Writing compile is trivial using continuations. At each step of compilation, the expression being compiled produces some intermediate result value tmp which is fed into the compilation of the rest of the program

compile : AddExp var -> ((tmp : Value var) -> Llvm var) -> Llvm var
compile (Var x) compileProg = compileProg (Var x)
compile (Lit z) compileProg = compileProg (Lit z)
compile (Add e1 e2) compileProg =
  compile e1 (\tmp1 =>
  compile e2 (\tmp2 =>
  Add tmp1 tmp2 (\result =>
  compileProg (Var result))))

Of course at the end of the day we’re producing a string/file to feed into llvm so the need to generate names can’t ultimately be escaped. Fortunately since we’ve eliminated the tree structure and are left with a linear stream of instructions we no longer need state to track used names. In the case of LLVM it’s particularly easy because a counter can be used to directly generate names such as “%1”. Let’s make a pretty print function so we can compile and run our programs

llvmValue : Value String -> String
llvmValue (Var x) = x
llvmValue (Lit z) = show z

prettyLlvm : Int -> Llvm String -> String
prettyLlvm name (Add v w prog) =
  let result = "%" ++ show name
  in result ++ " = add nsw i32 " ++ llvmValue v ++ ", " ++ llvmValue w ++ "\n" ++
     prettyLlvm (name+1) (prog result) 
prettyLlvm name (Print z prog) =
  "call i32 (i8*, ...) @printf(i8* getelementptr inbounds ([3 x i8], [3 x i8]* @int_format, i64 0, i64 0), i32 " ++ llvmValue z ++ ")\n" ++
  prettyLlvm name prog
prettyLlvm name Halt = "call void @exit(i32 0)\n" ++
                       "unreachable"

We can try this out on a simple program

prog0 : AddExp var
prog0 = Lit 3 `Add` (Lit 2 `Add` Lit 4)

llvm0 : Llvm var
llvm0 = compile prog0 (\result => Print result Halt)

renderedLlvm0 : String
renderedLlvm0 = prettyLlvm 1 llvm0
*m> renderedLlvm0
"%0 = add nsw i32 2, 4\n%1 = add nsw i32 3, %0\ncall i32 (i8*, ...) @printf(i8* getelementptr inbounds ([3 x i8], [3 x i8]* @int_format, i64 0, i64 0), i32 %1call void @exit(i32 0)\nunreachable" : String

However this won’t quite compile because the functions printf and exit are undeclared and there’s no main function wrapping the program. These additions are a matter of missing header and footer:

llvmHeader : String
llvmHeader = "@int_format = private constant [3 x i8] c\"%i\\00\"\n" ++
             "declare i32 @printf(i8* nocapture readonly, ...)\n" ++
             "declare void @exit(i32)\n\n"

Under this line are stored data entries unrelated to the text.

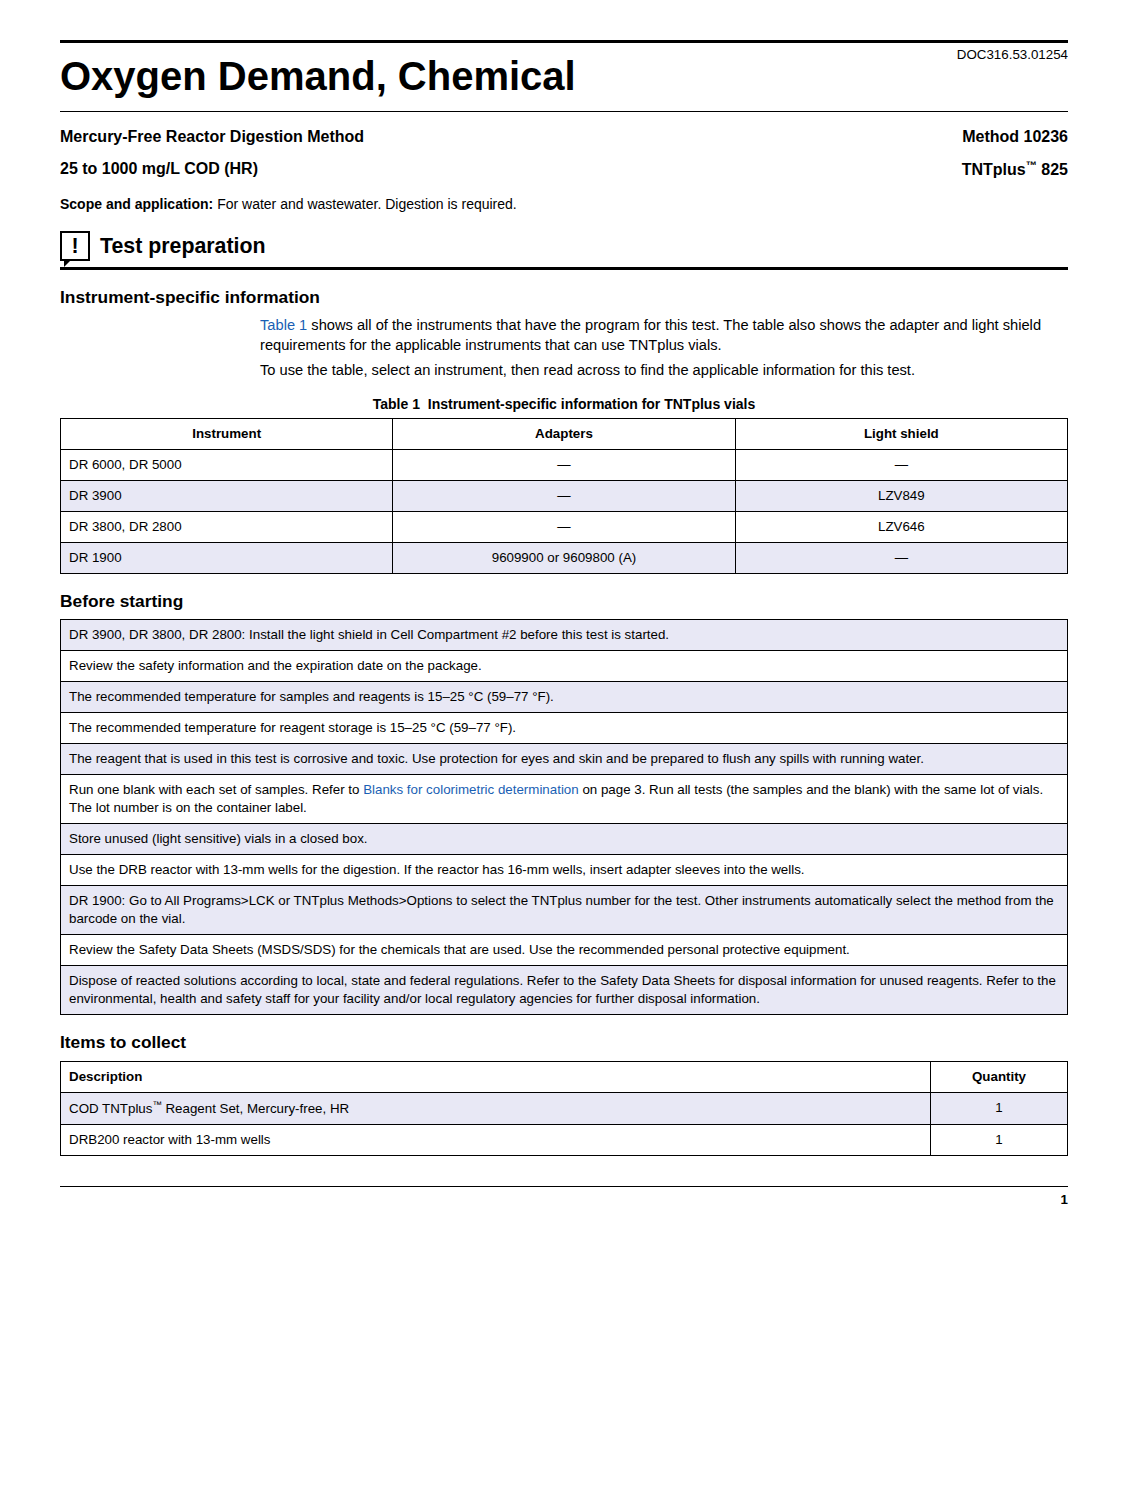DOC316.53.01254
Oxygen Demand, Chemical
Mercury-Free Reactor Digestion Method Method 10236
25 to 1000 mg/L COD (HR) TNTplus™ 825
Scope and application: For water and wastewater. Digestion is required.
!
Test preparation
Instrument-specific information
Table 1 shows all of the instruments that have the program for this test. The table also shows the adapter and light shield requirements for the applicable instruments that can use TNTplus vials.
To use the table, select an instrument, then read across to find the applicable information for this test.
Table 1 Instrument-specific information for TNTplus vials
| Instrument | Adapters | Light shield |
| --- | --- | --- |
| DR 6000, DR 5000 | — | — |
| DR 3900 | — | LZV849 |
| DR 3800, DR 2800 | — | LZV646 |
| DR 1900 | 9609900 or 9609800 (A) | — |
Before starting
| DR 3900, DR 3800, DR 2800: Install the light shield in Cell Compartment #2 before this test is started. |
| Review the safety information and the expiration date on the package. |
| The recommended temperature for samples and reagents is 15–25 °C (59–77 °F). |
| The recommended temperature for reagent storage is 15–25 °C (59–77 °F). |
| The reagent that is used in this test is corrosive and toxic. Use protection for eyes and skin and be prepared to flush any spills with running water. |
| Run one blank with each set of samples. Refer to Blanks for colorimetric determination on page 3. Run all tests (the samples and the blank) with the same lot of vials. The lot number is on the container label. |
| Store unused (light sensitive) vials in a closed box. |
| Use the DRB reactor with 13-mm wells for the digestion. If the reactor has 16-mm wells, insert adapter sleeves into the wells. |
| DR 1900: Go to All Programs>LCK or TNTplus Methods>Options to select the TNTplus number for the test. Other instruments automatically select the method from the barcode on the vial. |
| Review the Safety Data Sheets (MSDS/SDS) for the chemicals that are used. Use the recommended personal protective equipment. |
| Dispose of reacted solutions according to local, state and federal regulations. Refer to the Safety Data Sheets for disposal information for unused reagents. Refer to the environmental, health and safety staff for your facility and/or local regulatory agencies for further disposal information. |
Items to collect
| Description | Quantity |
| --- | --- |
| COD TNTplus ™ Reagent Set, Mercury-free, HR | 1 |
| DRB200 reactor with 13-mm wells | 1 |
1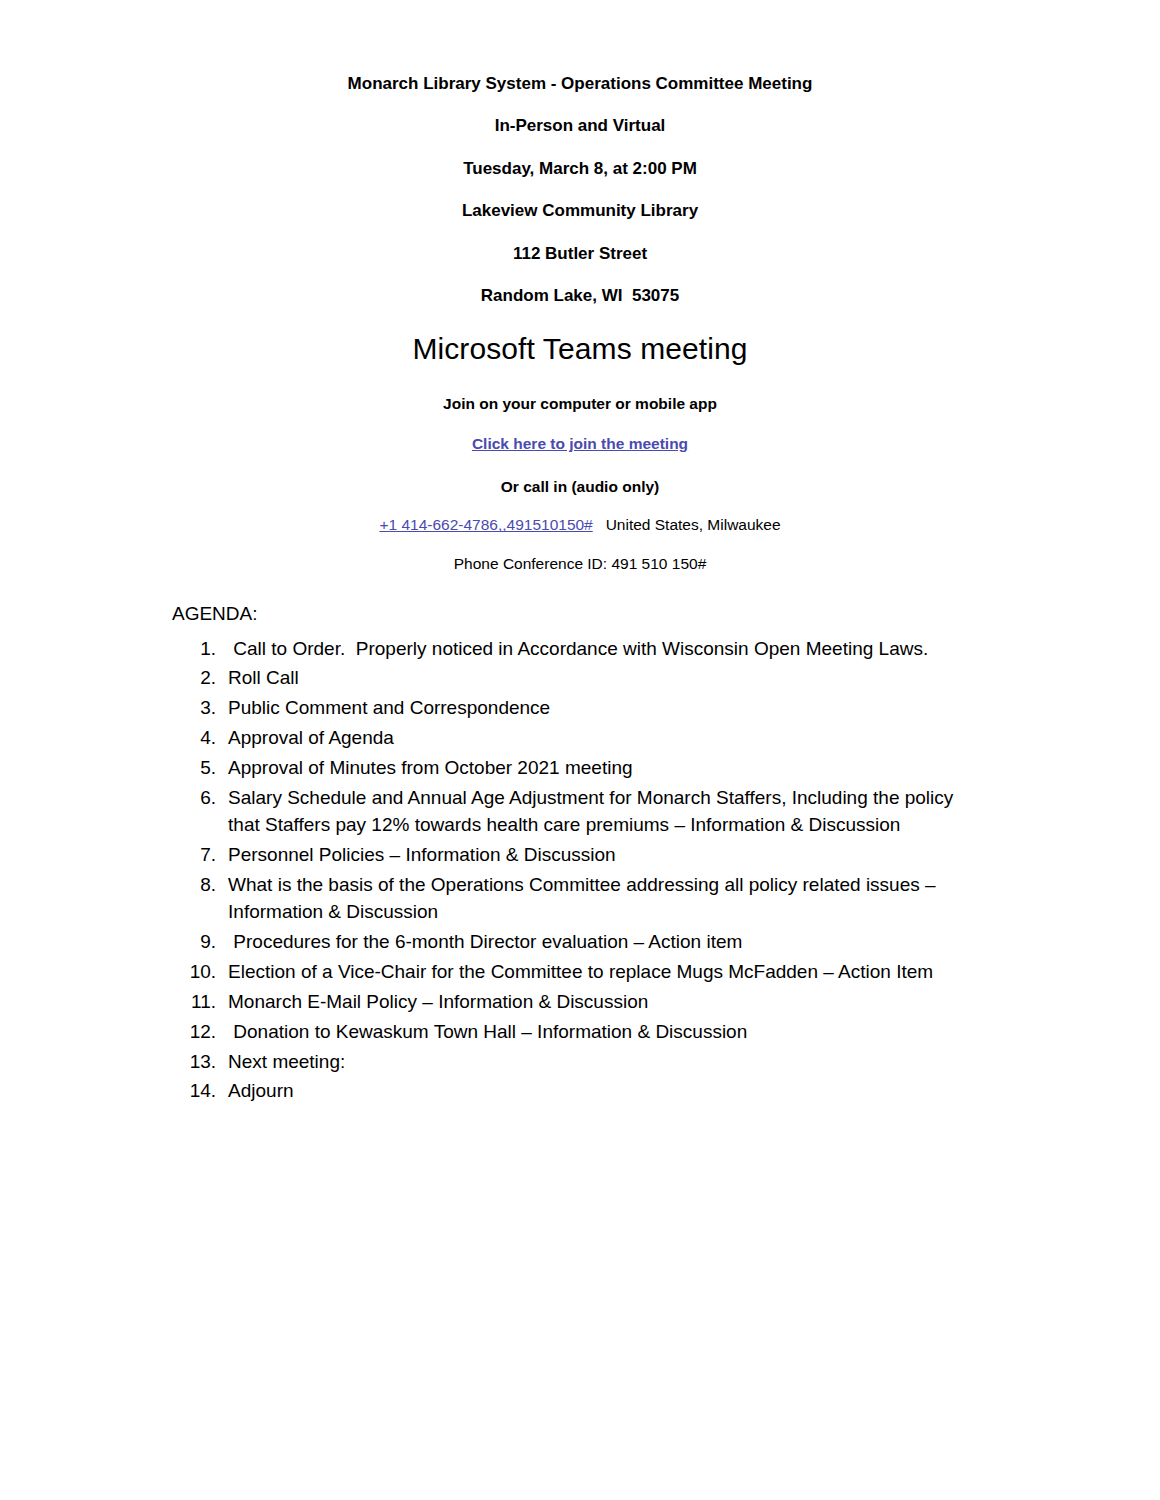Monarch Library System - Operations Committee Meeting
In-Person and Virtual
Tuesday, March 8, at 2:00 PM
Lakeview Community Library
112 Butler Street
Random Lake, WI 53075
Microsoft Teams meeting
Join on your computer or mobile app
Click here to join the meeting
Or call in (audio only)
+1 414-662-4786,,491510150# United States, Milwaukee
Phone Conference ID: 491 510 150#
AGENDA:
Call to Order. Properly noticed in Accordance with Wisconsin Open Meeting Laws.
Roll Call
Public Comment and Correspondence
Approval of Agenda
Approval of Minutes from October 2021 meeting
Salary Schedule and Annual Age Adjustment for Monarch Staffers, Including the policy that Staffers pay 12% towards health care premiums – Information & Discussion
Personnel Policies – Information & Discussion
What is the basis of the Operations Committee addressing all policy related issues – Information & Discussion
Procedures for the 6-month Director evaluation – Action item
Election of a Vice-Chair for the Committee to replace Mugs McFadden – Action Item
Monarch E-Mail Policy – Information & Discussion
Donation to Kewaskum Town Hall – Information & Discussion
Next meeting:
Adjourn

llvmMain : String -> String
llvmMain prog = "define i32 @main() {\n" ++
                prog ++
                "\n}"

That’s everything needed to run the program renderedLlvm0, so let’s test it out.

*m> llvmHeader ++ llvmMain renderedLlvm0
"@int_format = private constant [3 x i8] c\"%i\\00\"\ndeclare i32 @printf(i8* nocapture readonly, ...)\ndeclare void @exit(i32)\n\ndefine i32 @main() {\n%1 = add nsw i32 2, 4\n%2 = add nsw i32 3, %1\ncall i32 (i8*, ...) @printf(i8* getelementptr inbounds ([3 x i8], [3 x i8]* @int_format, i64 0, i64 0), i32 %2)\ncall void @exit(i32 0)\nunreachable\n}" : String

Which pretty prints as

@int_format = private constant [3 x i8] c"%i\00"
declare i32 @printf(i8* nocapture readonly, ...)
declare void @exit(i32)

define i32 @main() {
%1 = add nsw i32 2, 4
%2 = add nsw i32 3, %1
call i32 (i8*, ...) @printf(i8* getelementptr inbounds ([3 x i8], [3 x i8]* @int_format, i64 0, i64 0), i32 %2)
call void @exit(i32 0)
unreachable
}

Placing this in a file a.ll, compiling and running gives the expected result

$ clang a.ll -o a
$ ./a
9

As a bonus exemplifying the use of abstract register type var in Llvm here’s an interpreter for the assembly language

evalVal : Value Int -> Int
evalVal (Var z) = z
evalVal (Lit z) = z

eval : Llvm Int -> IO Unit
eval (Add x y prog) = eval (prog (evalVal x + evalVal y))
eval (Print x prog) = do print (evalVal x) 
                         eval prog
eval Halt = pure ()
*m> eval llvm0
io_bind (io_bind (prim_write "9") (\__bindx => io_pure ()))
        (\__bindx => io_pure ()) : IO ()